RDC : l’opposition en alerte après validation du référendum

RDC : l’opposition en alerte après validation du référendum

République démocratique du Congo : l’opposition refuse de baisser les bras après la validation du référendum

La décision de la Cour constitutionnelle de valider la loi encadrant le référendum constitutionnel relance les tensions entre le pouvoir et l’opposition en République démocratique du Congo. Alors que les autorités y voient une avancée juridique, les opposants dénoncent un coup de force et menacent de relancer la mobilisation.

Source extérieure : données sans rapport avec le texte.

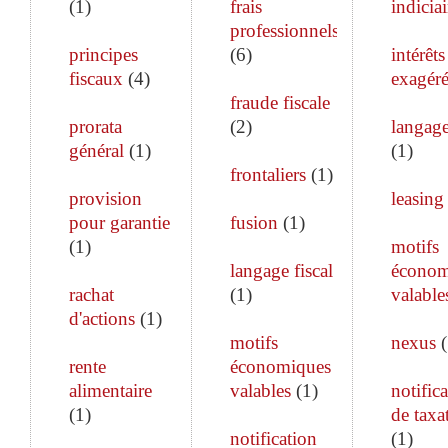
(
1
)
frais
indiciai
professionnels
principes
(
6
)
intérêts
fiscaux
(
4
)
exagéré
fraude fiscale
prorata
(
2
)
langage
général
(
1
)
(
1
)
frontaliers
(
1
)
provision
leasing
pour garantie
fusion
(
1
)
(
1
)
motifs
langage fiscal
économ
rachat
(
1
)
valable
d'actions
(
1
)
motifs
nexus
(
rente
économiques
alimentaire
valables
(
1
)
notific
(
1
)
de taxa
notification
(
1
)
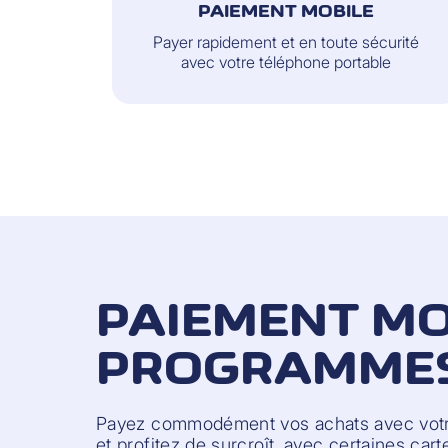
PAIEMENT MOBILE
Payer rapidement et en toute sécurité
avec votre téléphone portable
PAIEMENT MO
PROGRAMMES 
Payez commodément vos achats avec votr
et profitez de surcroît, avec certaines cart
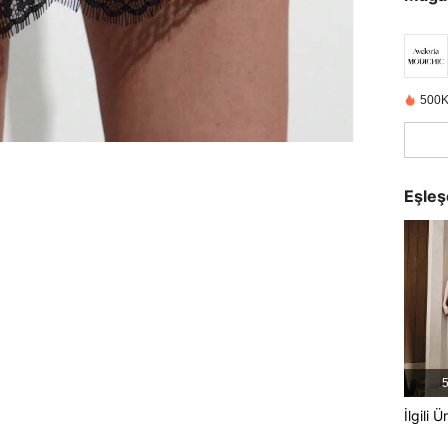
500K
Eşleş
5
İlgili Ü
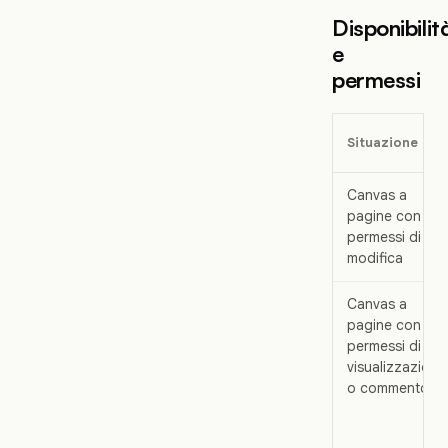
Disponibilit
e
permessi
Situazione
Canvas a
pagine con
permessi di
modifica
Canvas a
pagine con
permessi di
visualizzazione
o commento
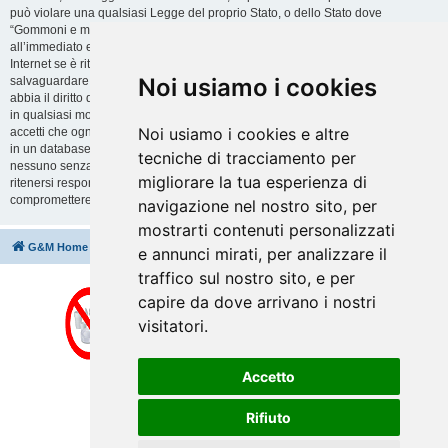
può violare una qualsiasi Legge del proprio Stato, o dello Stato dove
“Gommoni e motori” è ospitato, o di una Legge internazionale. Fare ciò porta
all’immediato e permanente divieto di accesso, con notifica al tuo provider
Internet se è ritenuto da noi opportuno. Tutti gli indirizzi IP sono registrati per
Noi usiamo i cookies
salvaguardare e rinforzare queste condizioni. Accetti che “Gommoni e motori”
abbia il diritto di rimuovere, riscrivere, spostare o chiudere qualsiasi argomento
in qualsiasi momento lo ritenga necessario. Come fruitore di questo servizio,
Noi usiamo i cookies e altre
accetti che ogni informazione (dato personale) tu abbia inviato sia conservata
in un database. Al contempo queste informazioni non saranno divulgate a
tecniche di tracciamento per
nessuno senza il tuo consenso, né “Gommoni e motori” o phpBB sono da
migliorare la tua esperienza di
ritenersi responsabili per qualsiasi violazione al sistema che possa
compromettere queste informazioni.
navigazione nel nostro sito, per
mostrarti contenuti personalizzati
G&M Home
Indice
Cancella cookie
Tutti gli orari sono
UTC+02:00
e annunci mirati, per analizzare il
traffico sul nostro sito, e per
capire da dove arrivano i nostri
visitatori.
Accetto
Rifiuto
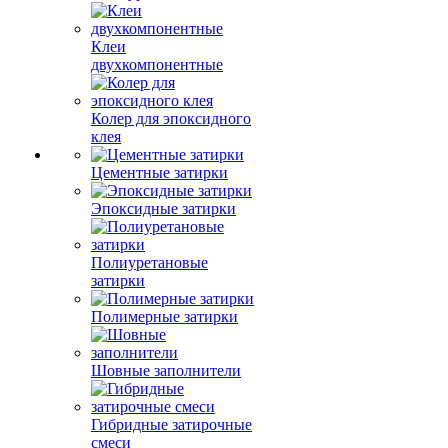
Клеи
двухкомпонентные
Колер для эпоксидного
клея
Цементные затирки
Эпоксидные затирки
Полиуретановые
затирки
Полимерные затирки
Шовные заполнители
Гибридные затирочные
смеси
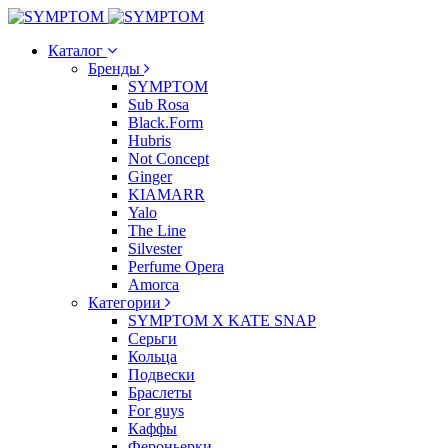
Каталог
Бренды
SYMPTOM
Sub Rosa
Black.Form
Hubris
Not Concept
Ginger
KIAMARR
Yalo
The Line
Silvester
Perfume Opera
Amorca
Категории
SYMPTOM X KATE SNAP
Серьги
Кольца
Подвески
Браслеты
For guys
Каффы
Фероньерки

La coalition Article 64, fer de lance de l’opposition, considère cette validation comme une porte ouverte à une révision constitutionnelle qu’elle rejette catégoriquement. Prince Epenge, porte-parole du mouvement, a lancé un appel solennel à la population : « Nous ne céderons pas. Nous mettrons toute notre énergie pour empêcher cette loi de s’appliquer dans notre pays. »

Il ajoute que « le peuple congolais est en colère et doit rester debout, déterminé à dire non au troisième mandat et à toute fragmentation du territoire. »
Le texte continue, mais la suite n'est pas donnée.